▶ **Dataset**:
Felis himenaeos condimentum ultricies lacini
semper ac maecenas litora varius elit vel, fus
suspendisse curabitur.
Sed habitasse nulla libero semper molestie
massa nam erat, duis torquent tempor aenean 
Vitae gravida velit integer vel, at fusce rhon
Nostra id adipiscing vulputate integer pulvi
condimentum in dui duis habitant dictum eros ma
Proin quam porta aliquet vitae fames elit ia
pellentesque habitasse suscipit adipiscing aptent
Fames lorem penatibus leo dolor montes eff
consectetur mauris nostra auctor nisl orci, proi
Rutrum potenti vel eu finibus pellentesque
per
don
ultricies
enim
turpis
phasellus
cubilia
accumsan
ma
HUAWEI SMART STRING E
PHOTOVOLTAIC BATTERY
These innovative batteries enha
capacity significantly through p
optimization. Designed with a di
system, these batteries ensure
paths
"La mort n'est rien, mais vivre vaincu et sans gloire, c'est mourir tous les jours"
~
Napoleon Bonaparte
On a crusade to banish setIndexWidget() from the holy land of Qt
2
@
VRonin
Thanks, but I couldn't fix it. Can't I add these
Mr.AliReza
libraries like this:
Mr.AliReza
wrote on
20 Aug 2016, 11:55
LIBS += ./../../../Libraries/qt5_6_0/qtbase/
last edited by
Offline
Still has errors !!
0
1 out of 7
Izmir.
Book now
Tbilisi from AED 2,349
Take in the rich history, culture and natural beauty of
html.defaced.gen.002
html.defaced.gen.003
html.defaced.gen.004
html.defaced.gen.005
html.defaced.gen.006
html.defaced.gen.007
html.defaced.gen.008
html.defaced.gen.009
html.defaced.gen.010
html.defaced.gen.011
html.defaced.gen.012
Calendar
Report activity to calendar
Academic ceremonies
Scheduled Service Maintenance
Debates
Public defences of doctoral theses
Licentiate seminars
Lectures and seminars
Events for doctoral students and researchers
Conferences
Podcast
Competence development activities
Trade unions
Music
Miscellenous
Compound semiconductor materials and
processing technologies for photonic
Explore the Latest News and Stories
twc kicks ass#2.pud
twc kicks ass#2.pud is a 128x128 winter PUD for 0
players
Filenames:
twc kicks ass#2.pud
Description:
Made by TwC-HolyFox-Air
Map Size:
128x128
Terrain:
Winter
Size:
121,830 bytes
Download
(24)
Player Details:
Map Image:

==

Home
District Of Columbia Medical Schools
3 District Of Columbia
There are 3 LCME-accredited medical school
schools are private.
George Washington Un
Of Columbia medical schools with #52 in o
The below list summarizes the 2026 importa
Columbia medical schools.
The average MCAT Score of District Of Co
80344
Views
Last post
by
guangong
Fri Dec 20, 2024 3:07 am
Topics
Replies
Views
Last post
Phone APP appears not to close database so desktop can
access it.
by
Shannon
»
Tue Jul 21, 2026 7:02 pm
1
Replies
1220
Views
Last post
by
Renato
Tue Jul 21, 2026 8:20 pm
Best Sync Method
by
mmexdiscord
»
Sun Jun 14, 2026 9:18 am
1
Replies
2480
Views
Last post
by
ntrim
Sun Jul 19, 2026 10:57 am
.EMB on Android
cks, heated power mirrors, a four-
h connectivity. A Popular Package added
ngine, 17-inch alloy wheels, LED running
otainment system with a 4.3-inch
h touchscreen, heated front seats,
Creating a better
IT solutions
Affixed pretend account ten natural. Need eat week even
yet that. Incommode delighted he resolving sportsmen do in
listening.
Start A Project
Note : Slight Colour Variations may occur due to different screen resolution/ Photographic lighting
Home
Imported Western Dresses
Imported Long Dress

▶ **Problem description**: From the line containing "Best Sync Method" down to the line containing "otainment system with a 4.3-inch" in the material above, reproduce every line exactly, including the two end lines.

▶ **Answer**:
Best Sync Method
by
mmexdiscord
»
Sun Jun 14, 2026 9:18 am
1
Replies
2480
Views
Last post
by
ntrim
Sun Jul 19, 2026 10:57 am
.EMB on Android
cks, heated power mirrors, a four-
h connectivity. A Popular Package added
ngine, 17-inch alloy wheels, LED running
otainment system with a 4.3-inch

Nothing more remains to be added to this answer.